◆ TASK REQUIREMENTS
Turn the data below into a numbered list, omitting any blank lines.

++++++

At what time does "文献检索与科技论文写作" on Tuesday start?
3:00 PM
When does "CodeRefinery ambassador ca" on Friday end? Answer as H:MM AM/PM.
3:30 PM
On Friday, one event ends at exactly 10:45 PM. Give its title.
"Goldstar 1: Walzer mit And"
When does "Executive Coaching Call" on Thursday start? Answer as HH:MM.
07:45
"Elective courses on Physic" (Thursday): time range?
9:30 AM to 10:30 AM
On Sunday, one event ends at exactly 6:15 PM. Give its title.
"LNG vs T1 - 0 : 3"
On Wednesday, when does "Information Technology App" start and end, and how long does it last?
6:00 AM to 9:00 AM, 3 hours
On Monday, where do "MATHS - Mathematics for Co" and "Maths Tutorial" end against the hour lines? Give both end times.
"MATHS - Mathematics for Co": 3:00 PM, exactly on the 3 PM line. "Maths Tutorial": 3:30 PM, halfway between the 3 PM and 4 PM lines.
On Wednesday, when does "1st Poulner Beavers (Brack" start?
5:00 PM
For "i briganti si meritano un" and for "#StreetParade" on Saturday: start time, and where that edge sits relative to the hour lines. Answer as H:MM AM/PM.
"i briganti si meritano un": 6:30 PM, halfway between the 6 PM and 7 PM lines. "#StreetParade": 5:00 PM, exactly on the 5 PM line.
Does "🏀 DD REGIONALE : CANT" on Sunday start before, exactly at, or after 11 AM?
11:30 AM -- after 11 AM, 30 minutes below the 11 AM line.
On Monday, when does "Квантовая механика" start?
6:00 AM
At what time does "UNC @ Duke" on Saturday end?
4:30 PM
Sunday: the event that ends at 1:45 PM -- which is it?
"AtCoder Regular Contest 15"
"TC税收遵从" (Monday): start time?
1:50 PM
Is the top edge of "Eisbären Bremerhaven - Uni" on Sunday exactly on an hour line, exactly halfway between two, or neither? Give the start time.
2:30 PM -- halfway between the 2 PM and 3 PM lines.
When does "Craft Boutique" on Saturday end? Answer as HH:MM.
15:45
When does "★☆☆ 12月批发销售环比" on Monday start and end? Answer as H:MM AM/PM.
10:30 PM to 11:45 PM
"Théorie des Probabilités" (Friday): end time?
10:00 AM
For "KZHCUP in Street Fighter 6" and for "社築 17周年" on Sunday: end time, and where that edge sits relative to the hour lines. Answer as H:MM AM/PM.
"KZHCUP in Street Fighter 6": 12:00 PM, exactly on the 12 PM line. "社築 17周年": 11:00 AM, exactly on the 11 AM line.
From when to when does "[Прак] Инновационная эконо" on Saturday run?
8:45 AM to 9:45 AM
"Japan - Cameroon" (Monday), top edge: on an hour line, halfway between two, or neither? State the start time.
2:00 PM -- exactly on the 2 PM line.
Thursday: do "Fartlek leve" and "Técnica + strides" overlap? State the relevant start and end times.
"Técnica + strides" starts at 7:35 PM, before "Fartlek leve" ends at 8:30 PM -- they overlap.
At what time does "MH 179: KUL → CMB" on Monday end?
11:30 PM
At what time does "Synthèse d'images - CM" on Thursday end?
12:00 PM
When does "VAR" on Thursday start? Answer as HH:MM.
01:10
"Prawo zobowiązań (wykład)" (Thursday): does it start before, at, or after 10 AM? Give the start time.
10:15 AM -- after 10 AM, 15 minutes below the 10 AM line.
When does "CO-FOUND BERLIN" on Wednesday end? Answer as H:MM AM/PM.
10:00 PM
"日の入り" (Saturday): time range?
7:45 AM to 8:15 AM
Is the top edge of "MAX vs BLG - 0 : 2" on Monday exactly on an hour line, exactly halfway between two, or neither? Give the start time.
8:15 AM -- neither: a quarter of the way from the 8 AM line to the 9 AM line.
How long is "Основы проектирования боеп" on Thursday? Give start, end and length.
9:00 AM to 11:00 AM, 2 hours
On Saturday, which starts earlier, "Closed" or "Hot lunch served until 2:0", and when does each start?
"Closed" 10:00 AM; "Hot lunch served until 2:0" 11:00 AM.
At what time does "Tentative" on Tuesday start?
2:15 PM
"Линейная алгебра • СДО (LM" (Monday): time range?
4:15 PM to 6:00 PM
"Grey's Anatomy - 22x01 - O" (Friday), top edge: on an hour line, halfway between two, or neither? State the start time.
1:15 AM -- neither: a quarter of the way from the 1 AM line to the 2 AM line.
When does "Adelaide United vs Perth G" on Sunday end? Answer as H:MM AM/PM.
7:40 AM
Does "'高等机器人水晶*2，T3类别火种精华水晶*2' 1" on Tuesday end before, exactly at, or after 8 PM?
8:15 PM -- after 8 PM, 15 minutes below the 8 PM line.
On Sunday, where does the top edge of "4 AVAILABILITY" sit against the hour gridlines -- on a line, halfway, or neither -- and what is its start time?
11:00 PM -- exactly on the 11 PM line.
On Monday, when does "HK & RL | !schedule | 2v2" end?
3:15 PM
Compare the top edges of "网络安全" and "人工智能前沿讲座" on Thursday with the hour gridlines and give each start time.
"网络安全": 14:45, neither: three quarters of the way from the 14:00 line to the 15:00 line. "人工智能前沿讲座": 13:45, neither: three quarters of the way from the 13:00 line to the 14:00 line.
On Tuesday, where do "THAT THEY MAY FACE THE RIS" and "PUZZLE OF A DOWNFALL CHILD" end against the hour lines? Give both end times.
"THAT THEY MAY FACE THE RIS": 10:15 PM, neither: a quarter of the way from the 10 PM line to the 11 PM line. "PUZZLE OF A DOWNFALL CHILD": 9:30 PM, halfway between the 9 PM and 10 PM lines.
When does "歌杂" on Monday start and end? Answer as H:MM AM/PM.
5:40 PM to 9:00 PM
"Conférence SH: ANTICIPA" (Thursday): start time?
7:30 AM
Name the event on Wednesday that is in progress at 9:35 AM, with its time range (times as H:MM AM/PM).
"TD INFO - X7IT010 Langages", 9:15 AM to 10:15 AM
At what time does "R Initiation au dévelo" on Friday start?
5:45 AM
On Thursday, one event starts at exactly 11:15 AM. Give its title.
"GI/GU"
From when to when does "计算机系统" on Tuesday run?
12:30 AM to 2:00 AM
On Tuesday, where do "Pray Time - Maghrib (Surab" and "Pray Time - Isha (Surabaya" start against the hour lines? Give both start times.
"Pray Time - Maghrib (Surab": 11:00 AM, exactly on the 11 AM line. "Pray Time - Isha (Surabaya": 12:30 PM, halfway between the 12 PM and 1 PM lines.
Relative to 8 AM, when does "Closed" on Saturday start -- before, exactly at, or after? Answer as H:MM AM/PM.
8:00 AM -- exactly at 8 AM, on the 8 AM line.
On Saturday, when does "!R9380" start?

++++++

◆ EXERCISE RESPONSE
1. At what time does "文献检索与科技论文写作" on Tuesday start?
2. 3:00 PM
3. When does "CodeRefinery ambassador ca" on Friday end? Answer as H:MM AM/PM.
4. 3:30 PM
5. On Friday, one event ends at exactly 10:45 PM. Give its title.
6. "Goldstar 1: Walzer mit And"
7. When does "Executive Coaching Call" on Thursday start? Answer as HH:MM.
8. 07:45
9. "Elective courses on Physic" (Thursday): time range?
10. 9:30 AM to 10:30 AM
11. On Sunday, one event ends at exactly 6:15 PM. Give its title.
12. "LNG vs T1 - 0 : 3"
13. On Wednesday, when does "Information Technology App" start and end, and how long does it last?
14. 6:00 AM to 9:00 AM, 3 hours
15. On Monday, where do "MATHS - Mathematics for Co" and "Maths Tutorial" end against the hour lines? Give both end times.
16. "MATHS - Mathematics for Co": 3:00 PM, exactly on the 3 PM line. "Maths Tutorial": 3:30 PM, halfway between the 3 PM and 4 PM lines.
17. On Wednesday, when does "1st Poulner Beavers (Brack" start?
18. 5:00 PM
19. For "i briganti si meritano un" and for "#StreetParade" on Saturday: start time, and where that edge sits relative to the hour lines. Answer as H:MM AM/PM.
20. "i briganti si meritano un": 6:30 PM, halfway between the 6 PM and 7 PM lines. "#StreetParade": 5:00 PM, exactly on the 5 PM line.
21. Does "🏀 DD REGIONALE : CANT" on Sunday start before, exactly at, or after 11 AM?
22. 11:30 AM -- after 11 AM, 30 minutes below the 11 AM line.
23. On Monday, when does "Квантовая механика" start?
24. 6:00 AM
25. At what time does "UNC @ Duke" on Saturday end?
26. 4:30 PM
27. Sunday: the event that ends at 1:45 PM -- which is it?
28. "AtCoder Regular Contest 15"
29. "TC税收遵从" (Monday): start time?
30. 1:50 PM
31. Is the top edge of "Eisbären Bremerhaven - Uni" on Sunday exactly on an hour line, exactly halfway between two, or neither? Give the start time.
32. 2:30 PM -- halfway between the 2 PM and 3 PM lines.
33. When does "Craft Boutique" on Saturday end? Answer as HH:MM.
34. 15:45
35. When does "★☆☆ 12月批发销售环比" on Monday start and end? Answer as H:MM AM/PM.
36. 10:30 PM to 11:45 PM
37. "Théorie des Probabilités" (Friday): end time?
38. 10:00 AM
39. For "KZHCUP in Street Fighter 6" and for "社築 17周年" on Sunday: end time, and where that edge sits relative to the hour lines. Answer as H:MM AM/PM.
40. "KZHCUP in Street Fighter 6": 12:00 PM, exactly on the 12 PM line. "社築 17周年": 11:00 AM, exactly on the 11 AM line.
41. From when to when does "[Прак] Инновационная эконо" on Saturday run?
42. 8:45 AM to 9:45 AM
43. "Japan - Cameroon" (Monday), top edge: on an hour line, halfway between two, or neither? State the start time.
44. 2:00 PM -- exactly on the 2 PM line.
45. Thursday: do "Fartlek leve" and "Técnica + strides" overlap? State the relevant start and end times.
46. "Técnica + strides" starts at 7:35 PM, before "Fartlek leve" ends at 8:30 PM -- they overlap.
47. At what time does "MH 179: KUL → CMB" on Monday end?
48. 11:30 PM
49. At what time does "Synthèse d'images - CM" on Thursday end?
50. 12:00 PM
51. When does "VAR" on Thursday start? Answer as HH:MM.
52. 01:10
53. "Prawo zobowiązań (wykład)" (Thursday): does it start before, at, or after 10 AM? Give the start time.
54. 10:15 AM -- after 10 AM, 15 minutes below the 10 AM line.
55. When does "CO-FOUND BERLIN" on Wednesday end? Answer as H:MM AM/PM.
56. 10:00 PM
57. "日の入り" (Saturday): time range?
58. 7:45 AM to 8:15 AM
59. Is the top edge of "MAX vs BLG - 0 : 2" on Monday exactly on an hour line, exactly halfway between two, or neither? Give the start time.
60. 8:15 AM -- neither: a quarter of the way from the 8 AM line to the 9 AM line.
61. How long is "Основы проектирования боеп" on Thursday? Give start, end and length.
62. 9:00 AM to 11:00 AM, 2 hours
63. On Saturday, which starts earlier, "Closed" or "Hot lunch served until 2:0", and when does each start?
64. "Closed" 10:00 AM; "Hot lunch served until 2:0" 11:00 AM.
65. At what time does "Tentative" on Tuesday start?
66. 2:15 PM
67. "Линейная алгебра • СДО (LM" (Monday): time range?
68. 4:15 PM to 6:00 PM
69. "Grey's Anatomy - 22x01 - O" (Friday), top edge: on an hour line, halfway between two, or neither? State the start time.
70. 1:15 AM -- neither: a quarter of the way from the 1 AM line to the 2 AM line.
71. When does "Adelaide United vs Perth G" on Sunday end? Answer as H:MM AM/PM.
72. 7:40 AM
73. Does "'高等机器人水晶*2，T3类别火种精华水晶*2' 1" on Tuesday end before, exactly at, or after 8 PM?
74. 8:15 PM -- after 8 PM, 15 minutes below the 8 PM line.
75. On Sunday, where does the top edge of "4 AVAILABILITY" sit against the hour gridlines -- on a line, halfway, or neither -- and what is its start time?
76. 11:00 PM -- exactly on the 11 PM line.
77. On Monday, when does "HK & RL | !schedule | 2v2" end?
78. 3:15 PM
79. Compare the top edges of "网络安全" and "人工智能前沿讲座" on Thursday with the hour gridlines and give each start time.
80. "网络安全": 14:45, neither: three quarters of the way from the 14:00 line to the 15:00 line. "人工智能前沿讲座": 13:45, neither: three quarters of the way from the 13:00 line to the 14:00 line.
81. On Tuesday, where do "THAT THEY MAY FACE THE RIS" and "PUZZLE OF A DOWNFALL CHILD" end against the hour lines? Give both end times.
82. "THAT THEY MAY FACE THE RIS": 10:15 PM, neither: a quarter of the way from the 10 PM line to the 11 PM line. "PUZZLE OF A DOWNFALL CHILD": 9:30 PM, halfway between the 9 PM and 10 PM lines.
83. When does "歌杂" on Monday start and end? Answer as H:MM AM/PM.
84. 5:40 PM to 9:00 PM
85. "Conférence SH: ANTICIPA" (Thursday): start time?
86. 7:30 AM
87. Name the event on Wednesday that is in progress at 9:35 AM, with its time range (times as H:MM AM/PM).
88. "TD INFO - X7IT010 Langages", 9:15 AM to 10:15 AM
89. At what time does "R Initiation au dévelo" on Friday start?
90. 5:45 AM
91. On Thursday, one event starts at exactly 11:15 AM. Give its title.
92. "GI/GU"
93. From when to when does "计算机系统" on Tuesday run?
94. 12:30 AM to 2:00 AM
95. On Tuesday, where do "Pray Time - Maghrib (Surab" and "Pray Time - Isha (Surabaya" start against the hour lines? Give both start times.
96. "Pray Time - Maghrib (Surab": 11:00 AM, exactly on the 11 AM line. "Pray Time - Isha (Surabaya": 12:30 PM, halfway between the 12 PM and 1 PM lines.
97. Relative to 8 AM, when does "Closed" on Saturday start -- before, exactly at, or after? Answer as H:MM AM/PM.
98. 8:00 AM -- exactly at 8 AM, on the 8 AM line.
99. On Saturday, when does "!R9380" start?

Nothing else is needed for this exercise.